*What to do:*
Your copy should repeat the data that follows exactly and contain no image.

[Collected data entries]
+ + + +

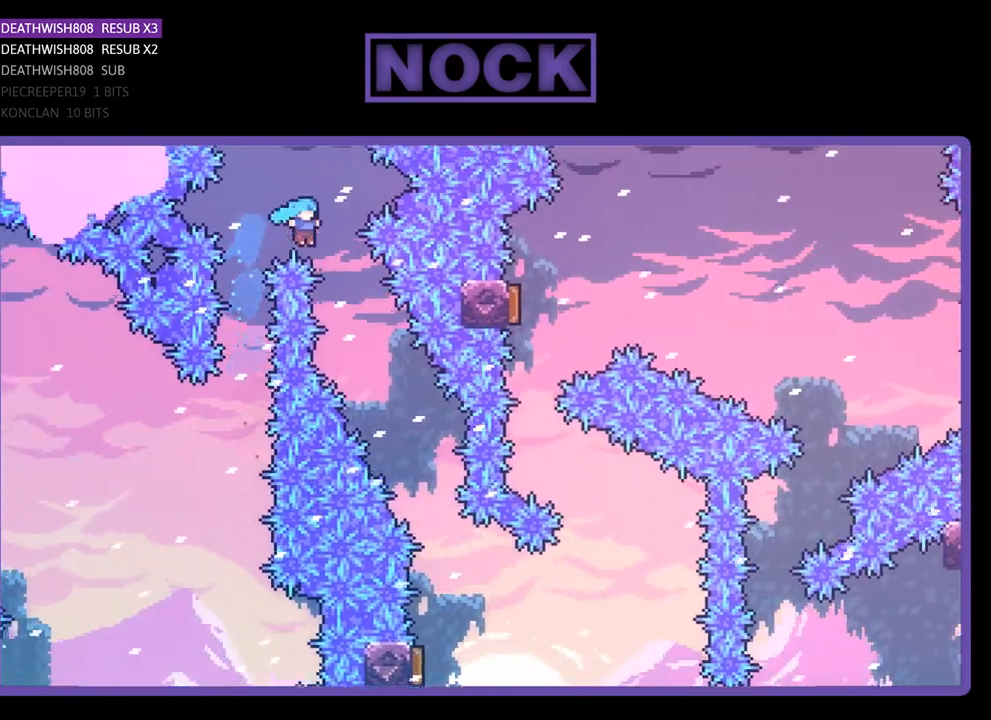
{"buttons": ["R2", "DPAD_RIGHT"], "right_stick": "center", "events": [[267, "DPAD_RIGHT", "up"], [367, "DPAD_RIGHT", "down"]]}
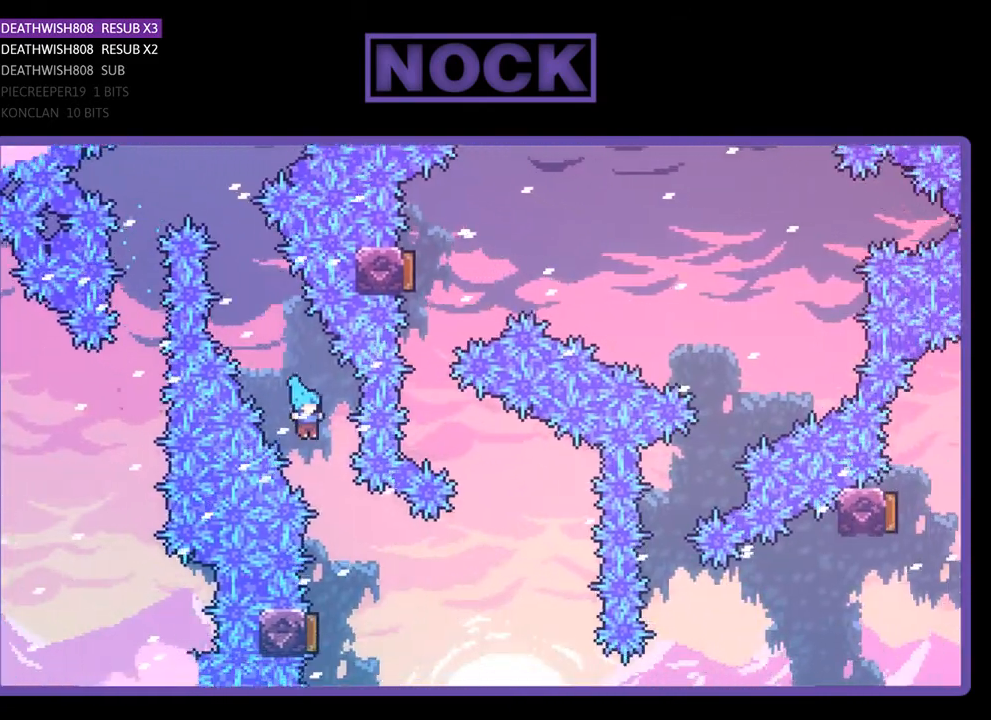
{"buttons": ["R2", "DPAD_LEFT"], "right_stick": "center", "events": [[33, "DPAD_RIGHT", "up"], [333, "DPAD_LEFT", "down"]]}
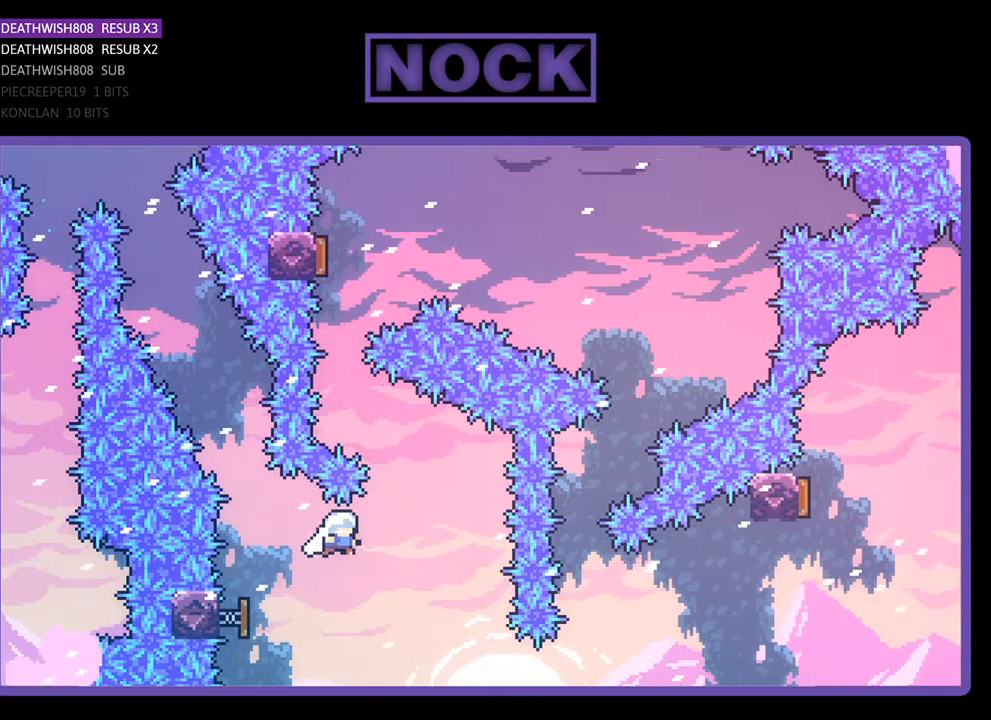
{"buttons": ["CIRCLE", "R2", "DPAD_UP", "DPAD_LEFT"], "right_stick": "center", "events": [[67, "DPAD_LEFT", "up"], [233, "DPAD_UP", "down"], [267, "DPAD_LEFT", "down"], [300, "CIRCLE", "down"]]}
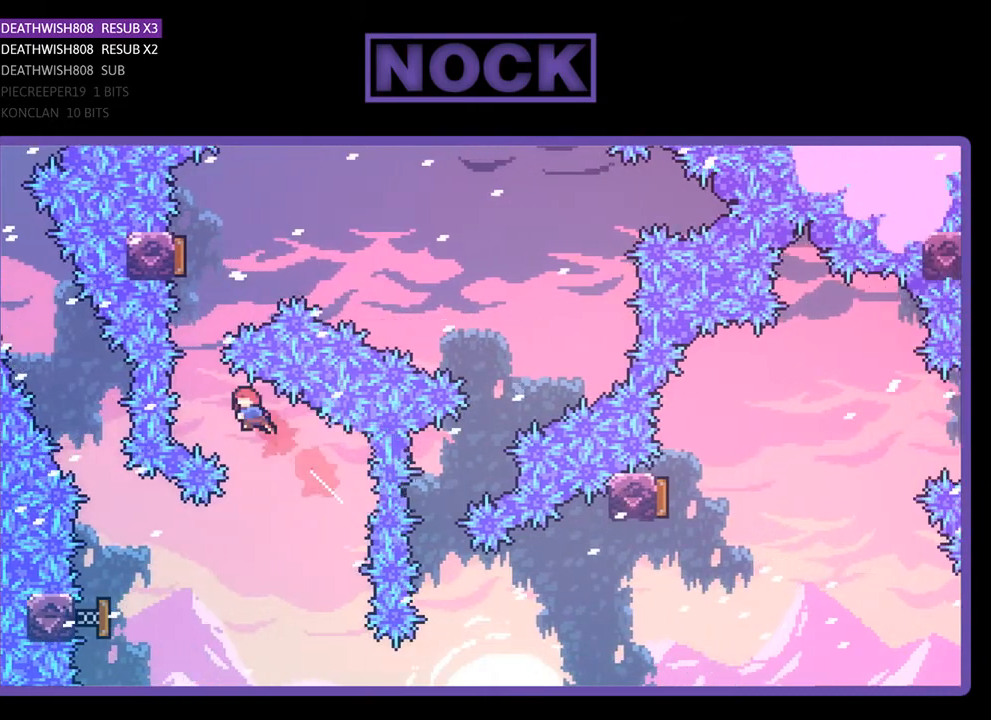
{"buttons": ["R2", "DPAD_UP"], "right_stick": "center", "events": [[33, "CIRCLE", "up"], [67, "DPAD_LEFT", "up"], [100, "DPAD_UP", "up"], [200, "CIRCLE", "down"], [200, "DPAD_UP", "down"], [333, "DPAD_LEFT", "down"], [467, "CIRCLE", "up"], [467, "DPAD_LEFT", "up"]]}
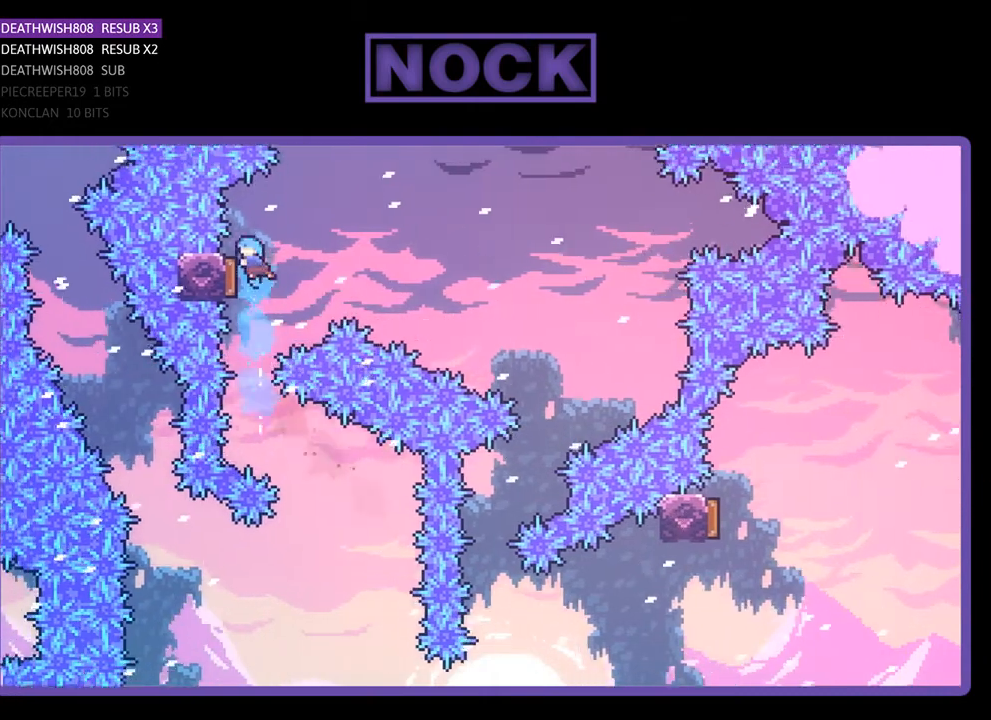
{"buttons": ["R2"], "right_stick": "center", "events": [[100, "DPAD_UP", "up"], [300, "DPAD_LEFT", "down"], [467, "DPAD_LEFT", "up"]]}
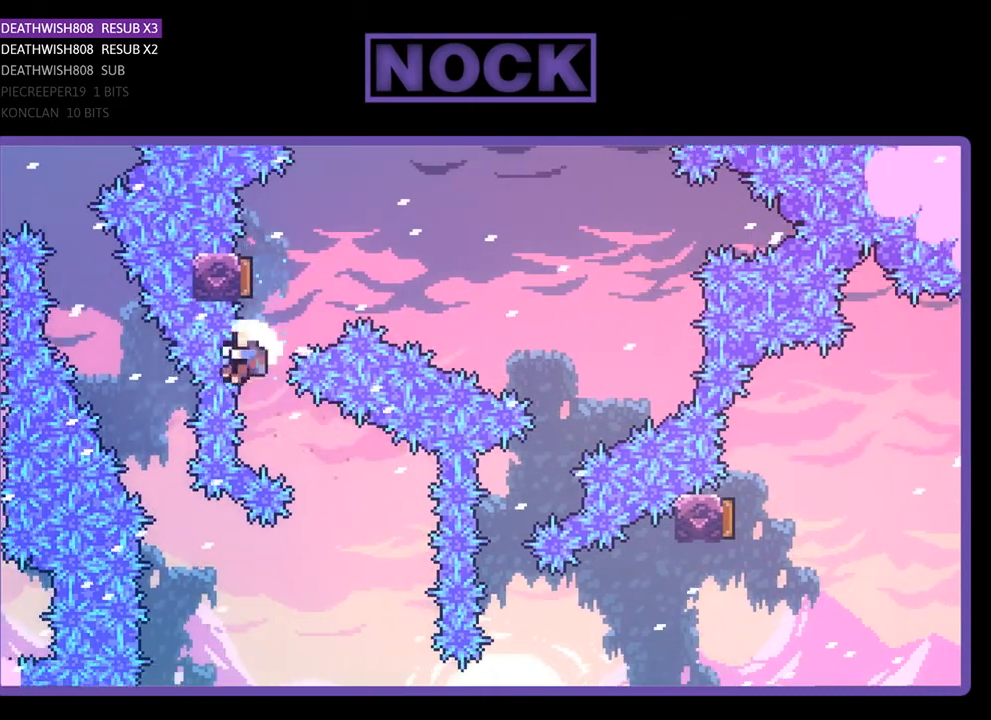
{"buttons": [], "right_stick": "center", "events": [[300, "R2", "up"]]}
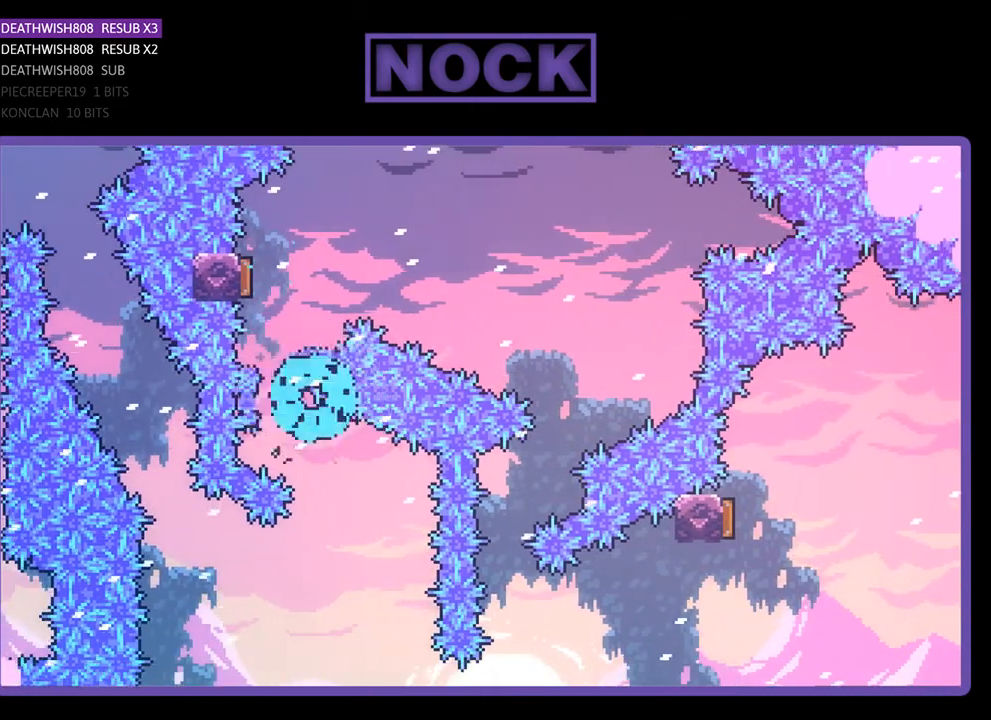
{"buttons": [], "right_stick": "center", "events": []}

+ + + +

*Exercise solution:*
{"buttons": ["R2", "DPAD_RIGHT"], "right_stick": "center", "events": [[267, "DPAD_RIGHT", "up"], [367, "DPAD_RIGHT", "down"]]}
{"buttons": ["R2", "DPAD_LEFT"], "right_stick": "center", "events": [[33, "DPAD_RIGHT", "up"], [333, "DPAD_LEFT", "down"]]}
{"buttons": ["CIRCLE", "R2", "DPAD_UP", "DPAD_LEFT"], "right_stick": "center", "events": [[67, "DPAD_LEFT", "up"], [233, "DPAD_UP", "down"], [267, "DPAD_LEFT", "down"], [300, "CIRCLE", "down"]]}
{"buttons": ["R2", "DPAD_UP"], "right_stick": "center", "events": [[33, "CIRCLE", "up"], [67, "DPAD_LEFT", "up"], [100, "DPAD_UP", "up"], [200, "CIRCLE", "down"], [200, "DPAD_UP", "down"], [333, "DPAD_LEFT", "down"], [467, "CIRCLE", "up"], [467, "DPAD_LEFT", "up"]]}
{"buttons": ["R2"], "right_stick": "center", "events": [[100, "DPAD_UP", "up"], [300, "DPAD_LEFT", "down"], [467, "DPAD_LEFT", "up"]]}
{"buttons": [], "right_stick": "center", "events": [[300, "R2", "up"]]}
{"buttons": [], "right_stick": "center", "events": []}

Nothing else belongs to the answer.